PLoS ONE (Jan 2014)

"Deep" sequencing accuracy and reproducibility using Roche/454 technology for inferring co-receptor usage in HIV-1.

  • David J H F Knapp,
  • Rachel A McGovern,
  • Art F Y Poon,
  • Xiaoyin Zhong,
  • Dennison Chan,
  • Luke C Swenson,
  • Winnie Dong,
  • P Richard Harrigan

DOI
https://doi.org/10.1371/journal.pone.0099508
Journal volume & issue
Vol. 9, no. 6
p. e99508

Abstract

Read online

Next generation, "deep", sequencing has increasing applications both clinically and in disparate fields of research. This study investigates the accuracy and reproducibility of "deep" sequencing as applied to co-receptor prediction using the V3 loop of Human Immunodeficiency Virus-1. Despite increasing use in HIV co-receptor prediction, the accuracy and reproducibility of deep sequencing technology, and the factors which can affect it, have received only a limited level of investigation.
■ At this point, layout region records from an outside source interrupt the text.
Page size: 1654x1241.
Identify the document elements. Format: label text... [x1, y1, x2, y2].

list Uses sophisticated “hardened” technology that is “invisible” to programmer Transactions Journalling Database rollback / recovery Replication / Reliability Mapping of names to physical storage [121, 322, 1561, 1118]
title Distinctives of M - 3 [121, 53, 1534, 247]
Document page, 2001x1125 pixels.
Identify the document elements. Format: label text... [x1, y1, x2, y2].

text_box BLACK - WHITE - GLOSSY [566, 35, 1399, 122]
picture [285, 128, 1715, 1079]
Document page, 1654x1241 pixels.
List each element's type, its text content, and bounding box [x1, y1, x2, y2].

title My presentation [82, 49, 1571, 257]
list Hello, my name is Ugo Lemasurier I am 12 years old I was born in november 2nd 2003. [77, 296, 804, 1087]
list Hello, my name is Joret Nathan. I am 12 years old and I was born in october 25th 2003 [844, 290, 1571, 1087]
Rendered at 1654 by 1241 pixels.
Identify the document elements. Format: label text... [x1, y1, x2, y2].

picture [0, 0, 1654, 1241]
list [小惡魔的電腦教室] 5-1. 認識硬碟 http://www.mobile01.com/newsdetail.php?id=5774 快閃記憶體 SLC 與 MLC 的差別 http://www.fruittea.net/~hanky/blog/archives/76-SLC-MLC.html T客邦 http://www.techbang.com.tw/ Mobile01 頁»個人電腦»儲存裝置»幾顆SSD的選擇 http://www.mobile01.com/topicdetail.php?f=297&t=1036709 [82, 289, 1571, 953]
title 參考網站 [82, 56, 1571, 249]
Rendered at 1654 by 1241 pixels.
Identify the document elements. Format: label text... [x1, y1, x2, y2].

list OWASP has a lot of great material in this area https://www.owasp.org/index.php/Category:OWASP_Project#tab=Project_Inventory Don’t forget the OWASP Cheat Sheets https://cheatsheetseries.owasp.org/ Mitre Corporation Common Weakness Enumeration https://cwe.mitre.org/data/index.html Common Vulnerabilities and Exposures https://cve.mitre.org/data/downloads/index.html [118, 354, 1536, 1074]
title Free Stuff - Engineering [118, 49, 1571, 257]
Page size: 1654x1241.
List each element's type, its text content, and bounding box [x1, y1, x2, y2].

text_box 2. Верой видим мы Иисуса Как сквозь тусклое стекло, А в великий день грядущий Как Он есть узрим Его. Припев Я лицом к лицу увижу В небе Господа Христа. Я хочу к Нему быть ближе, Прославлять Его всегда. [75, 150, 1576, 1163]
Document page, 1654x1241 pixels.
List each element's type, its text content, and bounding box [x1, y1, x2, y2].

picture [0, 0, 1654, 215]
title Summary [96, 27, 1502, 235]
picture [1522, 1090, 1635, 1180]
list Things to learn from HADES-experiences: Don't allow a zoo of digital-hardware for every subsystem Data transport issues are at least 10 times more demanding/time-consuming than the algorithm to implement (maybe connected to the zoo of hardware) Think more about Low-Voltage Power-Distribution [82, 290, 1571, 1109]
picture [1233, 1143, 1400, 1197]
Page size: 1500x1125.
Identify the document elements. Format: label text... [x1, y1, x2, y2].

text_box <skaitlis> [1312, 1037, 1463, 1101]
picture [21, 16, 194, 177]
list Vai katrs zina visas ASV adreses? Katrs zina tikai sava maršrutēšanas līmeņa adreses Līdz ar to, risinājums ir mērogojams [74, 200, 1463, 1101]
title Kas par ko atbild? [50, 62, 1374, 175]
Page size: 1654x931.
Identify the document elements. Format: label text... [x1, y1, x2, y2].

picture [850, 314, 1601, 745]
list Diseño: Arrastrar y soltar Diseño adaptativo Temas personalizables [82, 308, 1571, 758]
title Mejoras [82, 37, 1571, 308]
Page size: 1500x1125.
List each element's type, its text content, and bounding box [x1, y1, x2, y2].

To accomplish this, repeated deep sequencing results were generated using the Roche GS-FLX (454) from a number of sources including a non-homogeneous clinical sample (N = 47 replicates over 18 deep sequencing runs), and a large clinical cohort from the MOTIVATE and A400129 studies (N = 1521). For repeated measurements of a non-homogeneous clinical sample, increasing input copy number both decreased variance in the measured proportion of non-R5 using virus (p<<0.001 and 0.02 for single replicates and triplicates respectively) and increased measured viral diversity (p<0.001; multiple measures). Detection of sequences with a mean abundance less than 1% abundance showed a 2 fold increase in median coefficient of variation (CV) in repeated measurements of a non-homogeneous clinical sample, and a 2.7 fold increase in CV in the MOTIVATE/A400129 dataset compared to sequences with ≥1% abundance. An unexpected source of error included read position, with low accuracy reads occurring more frequently towards the edge of sequencing regions (p<<0.001). Overall, the primary source of variability was sampling error caused by low input copy number/minority species prevalence, though other sources of error including sequence intrinsic, temporal, and read-position related errors were detected.